=== RECORD SET ===
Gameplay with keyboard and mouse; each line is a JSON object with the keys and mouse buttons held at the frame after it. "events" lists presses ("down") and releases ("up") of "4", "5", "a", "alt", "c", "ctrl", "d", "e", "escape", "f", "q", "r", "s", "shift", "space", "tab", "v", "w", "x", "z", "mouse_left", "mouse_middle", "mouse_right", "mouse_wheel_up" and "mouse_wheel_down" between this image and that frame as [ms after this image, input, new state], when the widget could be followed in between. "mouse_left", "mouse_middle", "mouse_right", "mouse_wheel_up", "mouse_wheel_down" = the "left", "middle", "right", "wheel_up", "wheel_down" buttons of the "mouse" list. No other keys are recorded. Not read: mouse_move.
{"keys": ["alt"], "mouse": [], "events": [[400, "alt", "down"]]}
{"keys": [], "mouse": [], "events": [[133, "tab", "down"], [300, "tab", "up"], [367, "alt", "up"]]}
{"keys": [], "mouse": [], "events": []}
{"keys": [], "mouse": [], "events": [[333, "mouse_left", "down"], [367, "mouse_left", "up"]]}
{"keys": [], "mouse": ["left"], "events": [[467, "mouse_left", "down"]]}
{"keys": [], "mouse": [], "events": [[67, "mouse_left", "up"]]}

=== EXERCISE INSTRUCTIONS ===
Give the complete listing again, exactly as it appears above.

=== WRITTEN ANSWER ===
Gameplay with keyboard and mouse; each line is a JSON object with the keys and mouse buttons held at the frame after it. "events" lists presses ("down") and releases ("up") of "4", "5", "a", "alt", "c", "ctrl", "d", "e", "escape", "f", "q", "r", "s", "shift", "space", "tab", "v", "w", "x", "z", "mouse_left", "mouse_middle", "mouse_right", "mouse_wheel_up" and "mouse_wheel_down" between this image and that frame as [ms after this image, input, new state], when the widget could be followed in between. "mouse_left", "mouse_middle", "mouse_right", "mouse_wheel_up", "mouse_wheel_down" = the "left", "middle", "right", "wheel_up", "wheel_down" buttons of the "mouse" list. No other keys are recorded. Not read: mouse_move.
{"keys": ["alt"], "mouse": [], "events": [[400, "alt", "down"]]}
{"keys": [], "mouse": [], "events": [[133, "tab", "down"], [300, "tab", "up"], [367, "alt", "up"]]}
{"keys": [], "mouse": [], "events": []}
{"keys": [], "mouse": [], "events": [[333, "mouse_left", "down"], [367, "mouse_left", "up"]]}
{"keys": [], "mouse": ["left"], "events": [[467, "mouse_left", "down"]]}
{"keys": [], "mouse": [], "events": [[67, "mouse_left", "up"]]}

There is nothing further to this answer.